[Data taken from a collection]
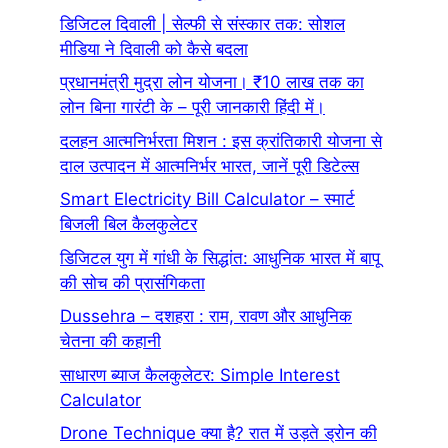
डिजिटल दिवाली | सेल्फी से संस्कार तक: सोशल
मीडिया ने दिवाली को कैसे बदला
प्रधानमंत्री मुद्रा लोन योजना। ₹10 लाख तक का
लोन बिना गारंटी के – पूरी जानकारी हिंदी में।
दलहन आत्मनिर्भरता मिशन : इस क्रांतिकारी योजना से
दाल उत्पादन में आत्मनिर्भर भारत, जानें पूरी डिटेल्स
Smart Electricity Bill Calculator – स्मार्ट
बिजली बिल कैलकुलेटर
डिजिटल युग में गांधी के सिद्धांत: आधुनिक भारत में बापू
की सोच की प्रासंगिकता
Dussehra – दशहरा : राम, रावण और आधुनिक
चेतना की कहानी
साधारण ब्याज कैलकुलेटर: Simple Interest
Calculator
Drone Technique क्या है? रात में उड़ते ड्रोन की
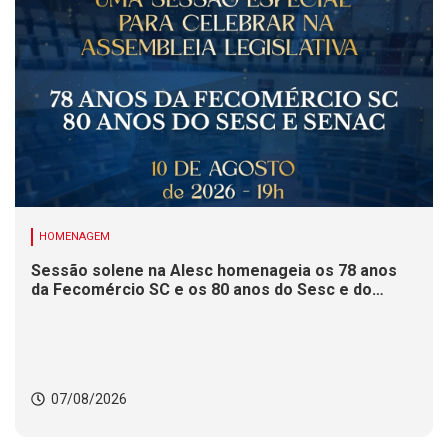
HOMENAGEM
Sessão solene na Alesc homenageia os 78 anos
da Fecomércio SC e os 80 anos do Sesc e do
Senac
07/08/2026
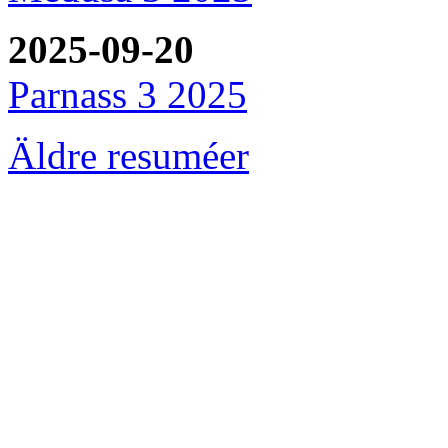
2025-09-20
Parnass 3 2025
Äldre resuméer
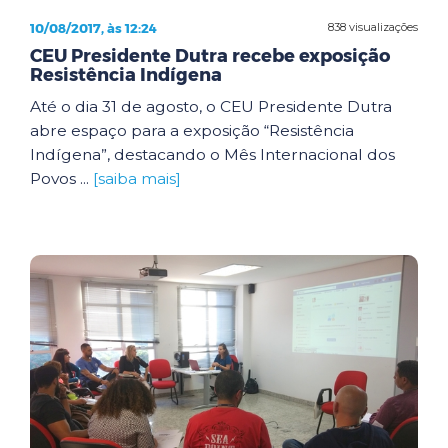
10/08/2017, às 12:24
838 visualizações
CEU Presidente Dutra recebe exposição
Resistência Indígena
Até o dia 31 de agosto, o CEU Presidente Dutra
abre espaço para a exposição “Resistência
Indígena”, destacando o Mês Internacional dos
Povos ...
[saiba mais]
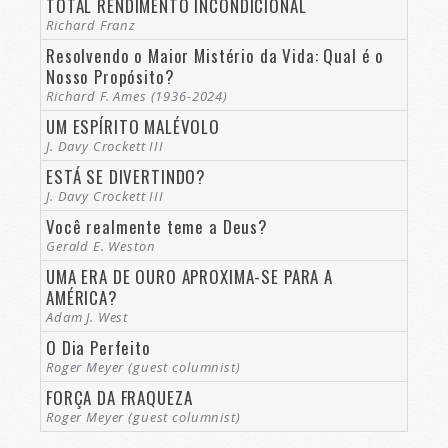
TOTAL RENDIMENTO INCONDICIONAL
Richard Franz
Resolvendo o Maior Mistério da Vida: Qual é o
Nosso Propósito?
Richard F. Ames (1936-2024)
UM ESPÍRITO MALÉVOLO
J. Davy Crockett III
ESTÁ SE DIVERTINDO?
J. Davy Crockett III
Você realmente teme a Deus?
Gerald E. Weston
UMA ERA DE OURO APROXIMA-SE PARA A
AMÉRICA?
Adam J. West
O Dia Perfeito
Roger Meyer (guest columnist)
FORÇA DA FRAQUEZA
Roger Meyer (guest columnist)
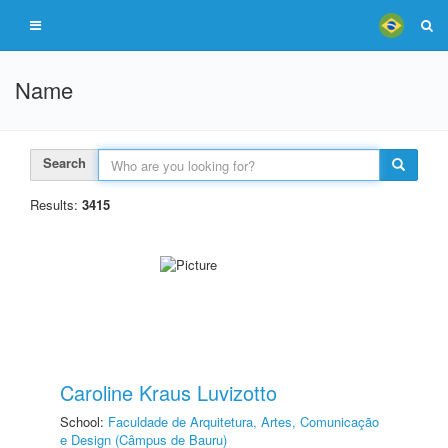
Name
Search
Results:
3415
Caroline Kraus Luvizotto
School:
Faculdade de Arquitetura, Artes, Comunicação
e Design (Câmpus de Bauru)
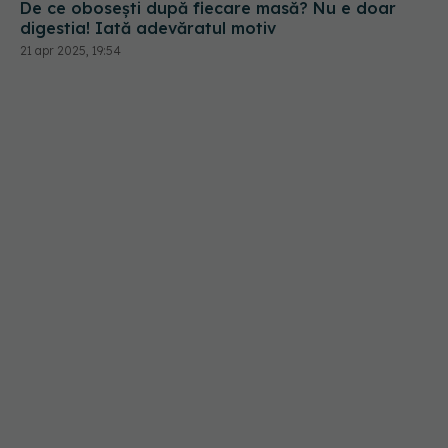
De ce obosești după fiecare masă? Nu e doar
digestia! Iată adevăratul motiv
21 apr 2025, 19:54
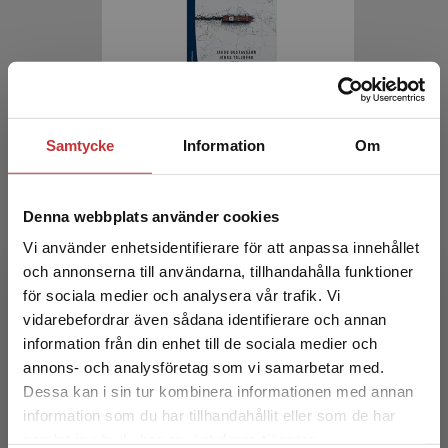
Internationella relationer
Samtycke
Information
Om
Gustavsson, J - Tallberg, J (red.)
429 kr
inkl. moms
Exkl. moms: 405 kr
Denna webbplats använder cookies
Vi använder enhetsidentifierare för att anpassa innehållet
och annonserna till användarna, tillhandahålla funktioner
för sociala medier och analysera vår trafik. Vi
Begränsad fraktregion
vidarebefordrar även sådana identifierare och annan
information från din enhet till de sociala medier och
annons- och analysföretag som vi samarbetar med.
Dessa kan i sin tur kombinera informationen med annan
information som du har tillhandahållit eller som de har
Det verkar som att du besöker
Textens mening och makt
samlat in när du har använt deras tjänster.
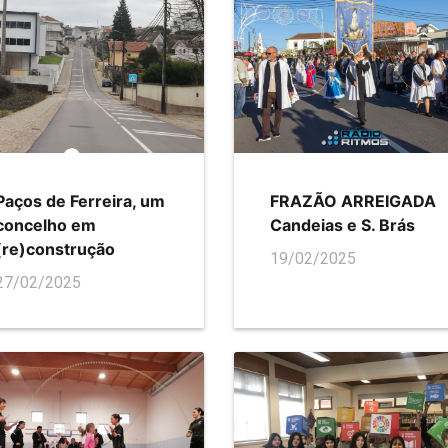
Paços de Ferreira, um
FRAZÃO ARREIGADA
concelho em
Candeias e S. Brás
(re)construção
19/02/2025
27/02/2025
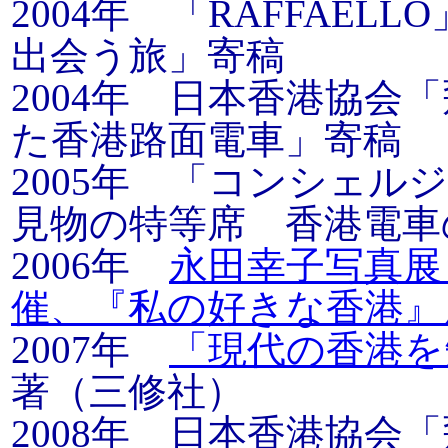
2004年 「RAFFAELLO」Vo
出会う旅」寄稿
2004年 日本香港協会「
た香港路面電車」寄稿
2005年 「コンシェ
見物の特等席 香港電車
2006年
永田幸子写真展
催、『私の好きな香港』
2007年
「現代の香港を知
著（三修社）
2008年 日本香港協会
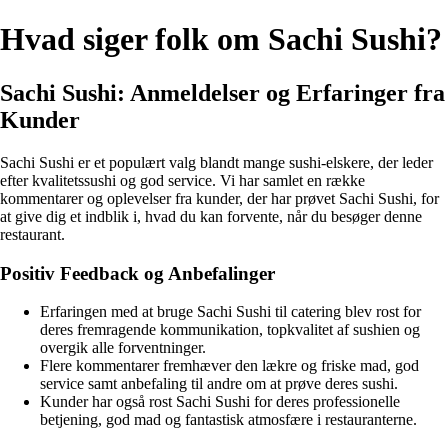
Hvad siger folk om Sachi Sushi?
Sachi Sushi: Anmeldelser og Erfaringer fra
Kunder
Sachi Sushi er et populært valg blandt mange sushi-elskere, der leder
efter kvalitetssushi og god service. Vi har samlet en række
kommentarer og oplevelser fra kunder, der har prøvet Sachi Sushi, for
at give dig et indblik i, hvad du kan forvente, når du besøger denne
restaurant.
Positiv Feedback og Anbefalinger
Erfaringen med at bruge Sachi Sushi til catering blev rost for
deres fremragende kommunikation, topkvalitet af sushien og
overgik alle forventninger.
Flere kommentarer fremhæver den lækre og friske mad, god
service samt anbefaling til andre om at prøve deres sushi.
Kunder har også rost Sachi Sushi for deres professionelle
betjening, god mad og fantastisk atmosfære i restauranterne.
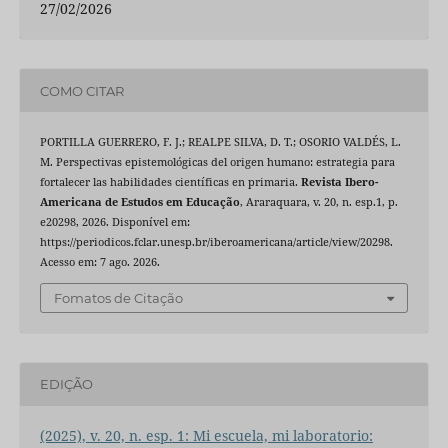
27/02/2026
COMO CITAR
PORTILLA GUERRERO, F. J.; REALPE SILVA, D. T.; OSORIO VALDÉS, L.
M. Perspectivas epistemológicas del origen humano: estrategia para
fortalecer las habilidades científicas en primaria.
Revista Ibero-
Americana de Estudos em Educação
, Araraquara, v. 20, n. esp.1, p.
e20298, 2026. Disponível em:
https://periodicos.fclar.unesp.br/iberoamericana/article/view/20298.
Acesso em: 7 ago. 2026.
Fomatos de Citação
EDIÇÃO
(2025), v. 20, n. esp. 1: Mi escuela, mi laboratorio:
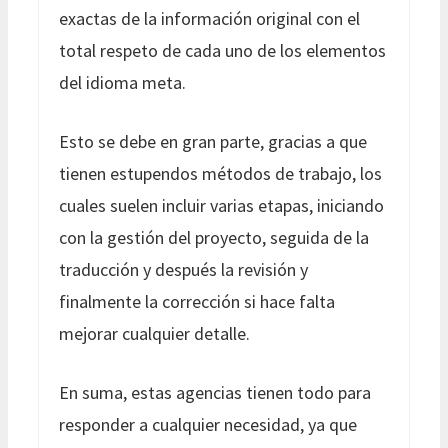
exactas de la información original con el
total respeto de cada uno de los elementos
del idioma meta.
Esto se debe en gran parte, gracias a que
tienen estupendos métodos de trabajo, los
cuales suelen incluir varias etapas, iniciando
con la gestión del proyecto, seguida de la
traducción y después la revisión y
finalmente la corrección si hace falta
mejorar cualquier detalle.
En suma, estas agencias tienen todo para
responder a cualquier necesidad, ya que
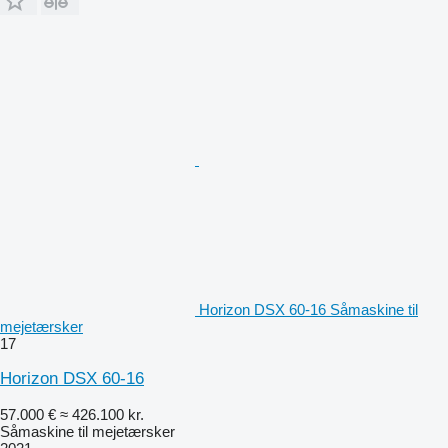
Horizon DSX 60-16 Såmaskine til
mejetærsker
17
Horizon DSX 60-16
57.000 €
≈ 426.100 kr.
Såmaskine til mejetærsker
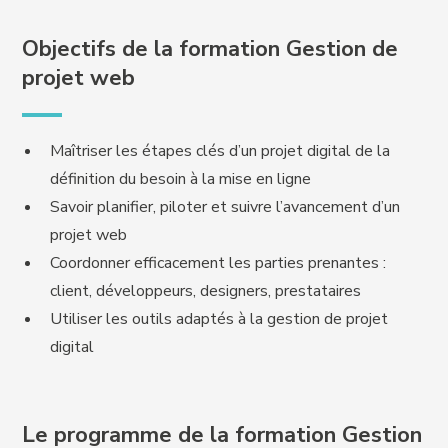
Objectifs de la formation Gestion de
projet web
Maîtriser les étapes clés d’un projet digital de la
définition du besoin à la mise en ligne
Savoir planifier, piloter et suivre l’avancement d’un
projet web
Coordonner efficacement les parties prenantes :
client, développeurs, designers, prestataires
Utiliser les outils adaptés à la gestion de projet
digital
Le programme de la formation Gestion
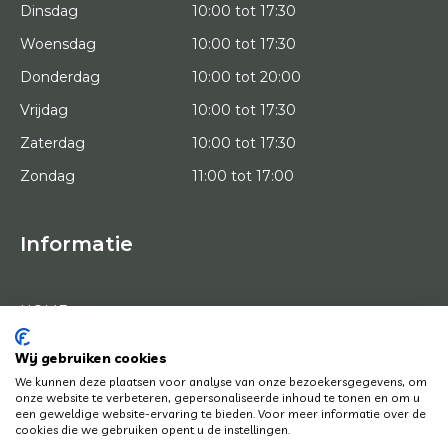
Dinsdag
10:00 tot 17:30
Woensdag
10:00 tot 17:30
Donderdag
10:00 tot 20:00
Vrijdag
10:00 tot 17:30
Zaterdag
10:00 tot 17:30
Zondag
11:00 tot 17:00
Informatie
HOME
PROEFPLAATSING
KUNSTENAARS
OVER ONS
Wij gebruiken cookies
KUNSTWERKEN
We kunnen deze plaatsen voor analyse van onze bezoekersgegevens, om
NEWS
onze website te verbeteren, gepersonaliseerde inhoud te tonen en om u
HOE WERKT HET
een geweldige website-ervaring te bieden. Voor meer informatie over de
CONTACT
cookies die we gebruiken opent u de instellingen.
KUNSTUITLEEN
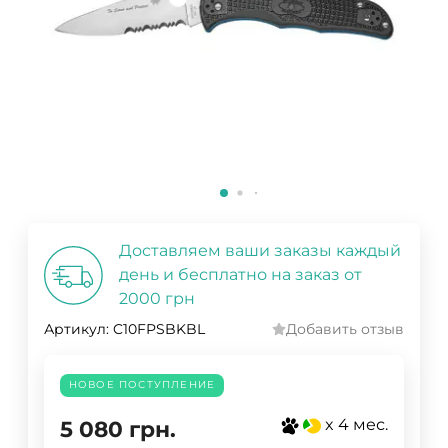
Доставляем ваши заказы каждый
день и бесплатно на заказ от
2000 грн
Артикул:
C10FPSBKBL
Добавить отзыв
НОВОЕ ПОСТУПЛЕНИЕ
x 4 мес.
5 080
грн.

→ **WHAT THE TASK REQUIRES**:
Copy every line of text in the data above, without changing anything. Leave the pictures out.

→ **ANSWER AREA**:
डिजिटल दिवाली | सेल्फी से संस्कार तक: सोशल
मीडिया ने दिवाली को कैसे बदला
प्रधानमंत्री मुद्रा लोन योजना। ₹10 लाख तक का
लोन बिना गारंटी के – पूरी जानकारी हिंदी में।
दलहन आत्मनिर्भरता मिशन : इस क्रांतिकारी योजना से
दाल उत्पादन में आत्मनिर्भर भारत, जानें पूरी डिटेल्स
Smart Electricity Bill Calculator – स्मार्ट
बिजली बिल कैलकुलेटर
डिजिटल युग में गांधी के सिद्धांत: आधुनिक भारत में बापू
की सोच की प्रासंगिकता
Dussehra – दशहरा : राम, रावण और आधुनिक
चेतना की कहानी
साधारण ब्याज कैलकुलेटर: Simple Interest
Calculator
Drone Technique क्या है? रात में उड़ते ड्रोन की
HOMENAGEM
Sessão solene na Alesc homenageia os 78 anos
da Fecomércio SC e os 80 anos do Sesc e do
Senac
07/08/2026
2025-09-20
Parnass 3 2025
Äldre resuméer
10/08/2017, às 12:24
838 visualizações
CEU Presidente Dutra recebe exposição
Resistência Indígena
Até o dia 31 de agosto, o CEU Presidente Dutra
abre espaço para a exposição “Resistência
Indígena”, destacando o Mês Internacional dos
Povos ...
[saiba mais]
TOTAL RENDIMENTO INCONDICIONAL
Richard Franz
Resolvendo o Maior Mistério da Vida: Qual é o
Nosso Propósito?
Richard F. Ames (1936-2024)
UM ESPÍRITO MALÉVOLO
J. Davy Crockett III
ESTÁ SE DIVERTINDO?
J. Davy Crockett III
Você realmente teme a Deus?
Gerald E. Weston
UMA ERA DE OURO APROXIMA-SE PARA A
AMÉRICA?
Adam J. West
O Dia Perfeito
Roger Meyer (guest columnist)
FORÇA DA FRAQUEZA
Roger Meyer (guest columnist)
Name
Search
Results:
3415
Caroline Kraus Luvizotto
School:
Faculdade de Arquitetura, Artes, Comunicação
e Design (Câmpus de Bauru)
De ce obosești după fiecare masă? Nu e doar
digestia! Iată adevăratul motiv
21 apr 2025, 19:54
Internationella relationer
Samtycke
Information
Om
Gustavsson, J - Tallberg, J (red.)
429 kr
inkl. moms
Exkl. moms: 405 kr
Denna webbplats använder cookies
Vi använder enhetsidentifierare för att anpassa innehållet
och annonserna till användarna, tillhandahålla funktioner
för sociala medier och analysera vår trafik. Vi
Begränsad fraktregion
vidarebefordrar även sådana identifierare och annan
information från din enhet till de sociala medier och
annons- och analysföretag som vi samarbetar med.
Dessa kan i sin tur kombinera informationen med annan
information som du har tillhandahållit eller som de har
Det verkar som att du besöker
Textens mening och makt
samlat in när du har använt deras tjänster.
Paços de Ferreira, um
FRAZÃO ARREIGADA
concelho em
Candeias e S. Brás
(re)construção
19/02/2025
27/02/2025
2004年 「RAFFAELLO」Vo
出会う旅」寄稿
2004年 日本香港協会「
た香港路面電車」寄稿
2005年 「コンシェ
見物の特等席 香港電車
2006年
永田幸子写真展
催、『私の好きな香港』
2007年
「現代の香港を知
著（三修社）
2008年 日本香港協会
Hvad siger folk om Sachi Sushi?
Sachi Sushi: Anmeldelser og Erfaringer fra
Kunder
Sachi Sushi er et populært valg blandt mange sushi-elskere, der leder
efter kvalitetssushi og god service. Vi har samlet en række
kommentarer og oplevelser fra kunder, der har prøvet Sachi Sushi, for
at give dig et indblik i, hvad du kan forvente, når du besøger denne
restaurant.
Positiv Feedback og Anbefalinger
Erfaringen med at bruge Sachi Sushi til catering blev rost for
deres fremragende kommunikation, topkvalitet af sushien og
overgik alle forventninger.
Flere kommentarer fremhæver den lækre og friske mad, god
service samt anbefaling til andre om at prøve deres sushi.
Kunder har også rost Sachi Sushi for deres professionelle
betjening, god mad og fantastisk atmosfære i restauranterne.
27/02/2026
COMO CITAR
PORTILLA GUERRERO, F. J.; REALPE SILVA, D. T.; OSORIO VALDÉS, L.
M. Perspectivas epistemológicas del origen humano: estrategia para
fortalecer las habilidades científicas en primaria.
Revista Ibero-
Americana de Estudos em Educação
, Araraquara, v. 20, n. esp.1, p.
e20298, 2026. Disponível em:
https://periodicos.fclar.unesp.br/iberoamericana/article/view/20298.
Acesso em: 7 ago. 2026.
Fomatos de Citação
EDIÇÃO
(2025), v. 20, n. esp. 1: Mi escuela, mi laboratorio:
exactas de la información original con el
total respeto de cada uno de los elementos
del idioma meta.
Esto se debe en gran parte, gracias a que
tienen estupendos métodos de trabajo, los
cuales suelen incluir varias etapas, iniciando
con la gestión del proyecto, seguida de la
traducción y después la revisión y
finalmente la corrección si hace falta
mejorar cualquier detalle.
En suma, estas agencias tienen todo para
responder a cualquier necesidad, ya que
Horizon DSX 60-16 Såmaskine til
mejetærsker
17
Horizon DSX 60-16
57.000 €
≈ 426.100 kr.
Såmaskine til mejetærsker
Objectifs de la formation Gestion de
projet web
Maîtriser les étapes clés d’un projet digital de la
définition du besoin à la mise en ligne
Savoir planifier, piloter et suivre l’avancement d’un
projet web
Coordonner efficacement les parties prenantes :
client, développeurs, designers, prestataires
Utiliser les outils adaptés à la gestion de projet
digital
Le programme de la formation Gestion
Dinsdag
10:00 tot 17:30
Woensdag
10:00 tot 17:30
Donderdag
10:00 tot 20:00
Vrijdag
10:00 tot 17:30
Zaterdag
10:00 tot 17:30
Zondag
11:00 tot 17:00
Informatie
HOME
PROEFPLAATSING
KUNSTENAARS
OVER ONS
Wij gebruiken cookies
KUNSTWERKEN
We kunnen deze plaatsen voor analyse van onze bezoekersgegevens, om
NEWS
onze website te verbeteren, gepersonaliseerde inhoud te tonen en om u
HOE WERKT HET
een geweldige website-ervaring te bieden. Voor meer informatie over de
CONTACT
cookies die we gebruiken opent u de instellingen.
KUNSTUITLEEN
Доставляем ваши заказы каждый
день и бесплатно на заказ от
2000 грн
Артикул:
C10FPSBKBL
Добавить отзыв
НОВОЕ ПОСТУПЛЕНИЕ
x 4 мес.
5 080
грн.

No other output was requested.